Your adventure playlist
In which I give you my top picks from the films at Kendal Mountain Festival
I got home from Kendal yesterday evening, happy, utterly worn out, and ready to sit in a room on my own for a while. I think my state of mind right now can best be summed up by two piles – one of them being the extensive hotel room picnic on which I dined on the final night, too exhausted to make conversation in a restaurant; the other being the mountain of dirty laundry that I tipped out of my backpack on returning to Sheffield.

There’s an amusing tension throughout events like this: so many of the people present are most at home out on the road on their own, or striding across the fells with no one but the sheep for conversation, or paddling solo down a river – or climbing in a pair with someone they’re very close to, or burrowing into a cave system, in the company of a tight-knit and carefully selected team.
Anyway, what I’m getting at is that all of these loners and introverts are suddenly packed into a small town together. The population of Kendal almost doubles over the festival weekend. All of the hotels and B&Bs are booked up months in advance. Vanlifers park on every available patch of ground. There are long queues for the coffee vans and food trucks, and it’s impossible to get a seat in a restaurant. The marquee that hosts Basecamp ends up so crammed with bodies that at times there’s a queue even to get in, and it can take you hours to do a lap, because of the endless distraction of all the stalls and booths, and all the people you recognise – or are recognised by.

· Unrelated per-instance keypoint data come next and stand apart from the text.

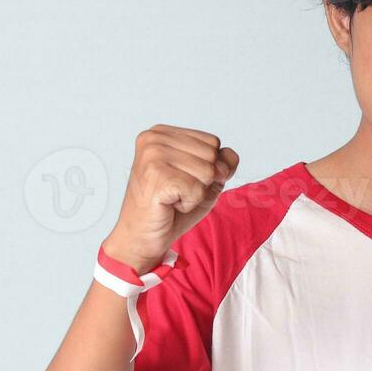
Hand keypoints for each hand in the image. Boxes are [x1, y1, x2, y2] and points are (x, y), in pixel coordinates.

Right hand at [102, 125, 238, 272]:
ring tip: (172, 198)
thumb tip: (230, 155)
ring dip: (196, 193)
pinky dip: (189, 204)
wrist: (142, 237)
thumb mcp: (205, 181)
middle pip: (212, 154)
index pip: (213, 142)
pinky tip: (169, 205)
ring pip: (208, 172)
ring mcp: (153, 155)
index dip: (208, 168)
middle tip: (176, 191)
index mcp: (162, 133)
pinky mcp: (156, 176)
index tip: (181, 180)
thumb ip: (222, 163)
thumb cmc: (172, 209)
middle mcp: (154, 138)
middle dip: (203, 181)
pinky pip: (198, 189)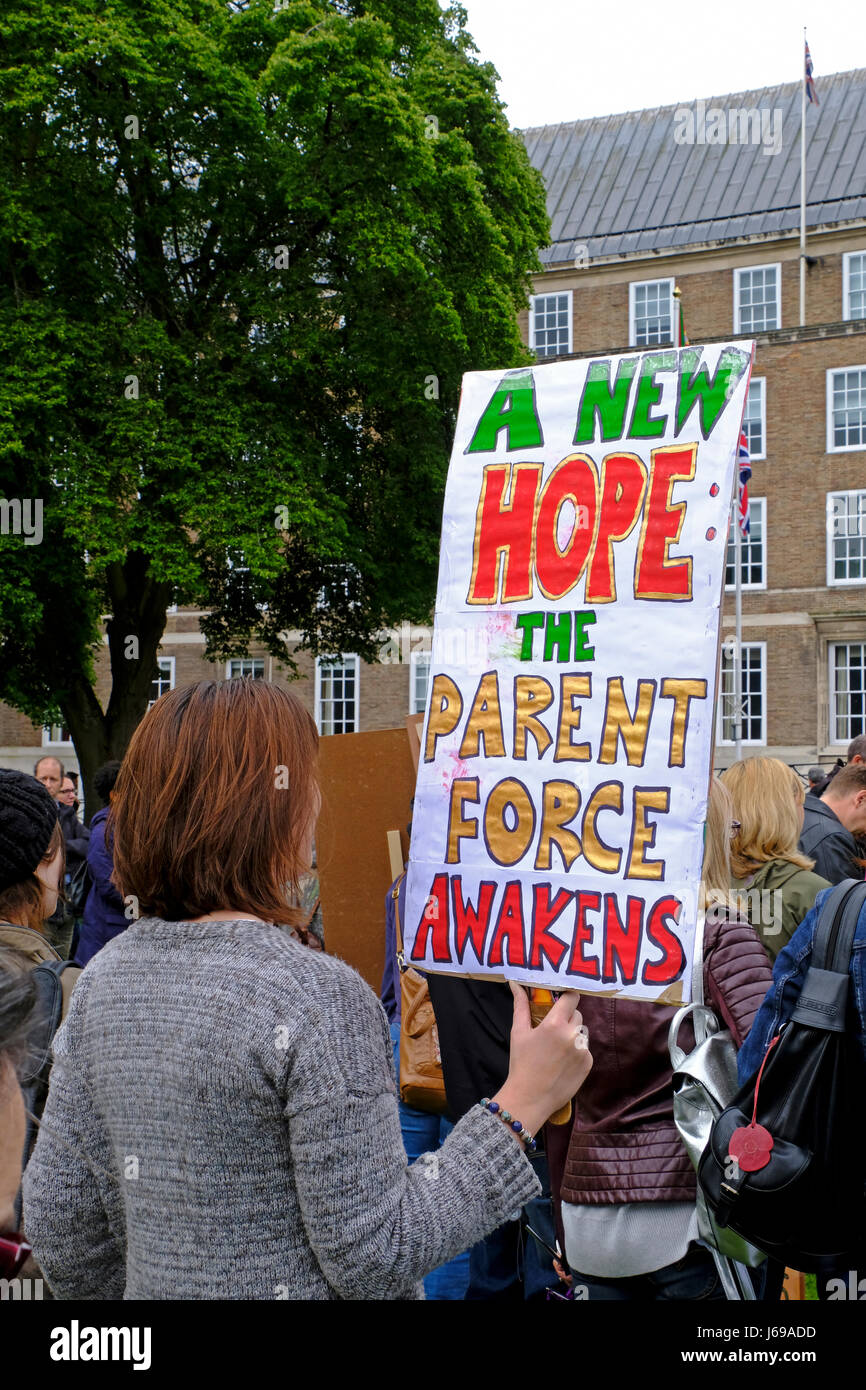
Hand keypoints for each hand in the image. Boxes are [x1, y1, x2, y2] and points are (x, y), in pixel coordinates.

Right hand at [491, 983, 591, 1138]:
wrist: (530, 1098)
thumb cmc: (521, 1063)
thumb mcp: (518, 1032)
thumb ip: (520, 1005)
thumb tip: (515, 984)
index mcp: (554, 1024)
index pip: (572, 997)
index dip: (567, 996)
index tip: (561, 1000)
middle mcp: (572, 1035)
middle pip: (577, 1014)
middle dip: (567, 1017)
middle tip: (552, 1029)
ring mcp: (583, 1050)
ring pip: (581, 1031)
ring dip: (572, 1034)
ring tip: (556, 1049)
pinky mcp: (588, 1063)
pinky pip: (585, 1049)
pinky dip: (576, 1051)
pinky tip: (563, 1062)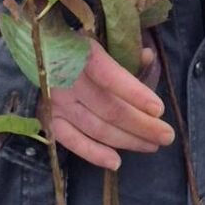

You run into everyone at Kendal Mountain Festival. As I left my hotel room on Saturday morning, I locked eyes with a spry old man who happened to be passing, and we smiled and said hello. Then I realised we didn’t know each other at all – it was Chris Bonington. A couple of hours later, at the finish line of the adidas Terrex 10k run, a friend introduced me to someone called Rob. “Hi Rob, nice to meet you!” I said. It was only later that day, when I saw him tagged on Instagram, that I realised it was Robert Macfarlane.
And everyone from every corner of the outdoor industry ends up here. Which means it’s a chance to catch up with people you might not have seen for months or years – and also that there are far too many people to catch up with. I was constantly getting sidetracked by friends I hadn’t expected to run into, and on the final day, realised that I still had so many folks I wanted to see that it would be impossible to fit them all in. Towards the end I found myself at Findra’s stall, debating with the lovely Alex Feechan whether we really count as introverts, because both of us had found it such a joy to spend a long weekend in the company of 20,000 likeminded people – and yet, all we wanted to do now was to spend a day not talking to anyone.
But anyway – I had a wonderful time, and realised afresh how lucky I am to be part of a world that places equal value on society and solitude.
And judging the film competition took me not only into the worlds of all these different athletes and explorers and visionaries, who experience the outdoors in so many different ways, but also into the minds of the people who make these films.